BEGIN Exercise material
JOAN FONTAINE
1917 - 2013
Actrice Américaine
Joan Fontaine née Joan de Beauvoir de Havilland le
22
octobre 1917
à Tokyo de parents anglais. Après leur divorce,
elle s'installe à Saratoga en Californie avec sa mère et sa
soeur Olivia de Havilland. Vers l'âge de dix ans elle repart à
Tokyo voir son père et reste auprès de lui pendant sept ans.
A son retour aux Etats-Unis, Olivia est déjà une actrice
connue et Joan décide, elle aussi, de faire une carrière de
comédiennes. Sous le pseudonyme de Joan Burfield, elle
END Exercise material
■ **Exercise details**
In the listing above, find the line with "soeur Olivia de" and set down that line and all after it exactly, through the final line.

■ **Output of the exercise**
soeur Olivia de Havilland. Vers l'âge de dix ans elle repart à
Tokyo voir son père et reste auprès de lui pendant sept ans.
A son retour aux Etats-Unis, Olivia est déjà une actrice
connue et Joan décide, elle aussi, de faire une carrière de
comédiennes. Sous le pseudonyme de Joan Burfield, elle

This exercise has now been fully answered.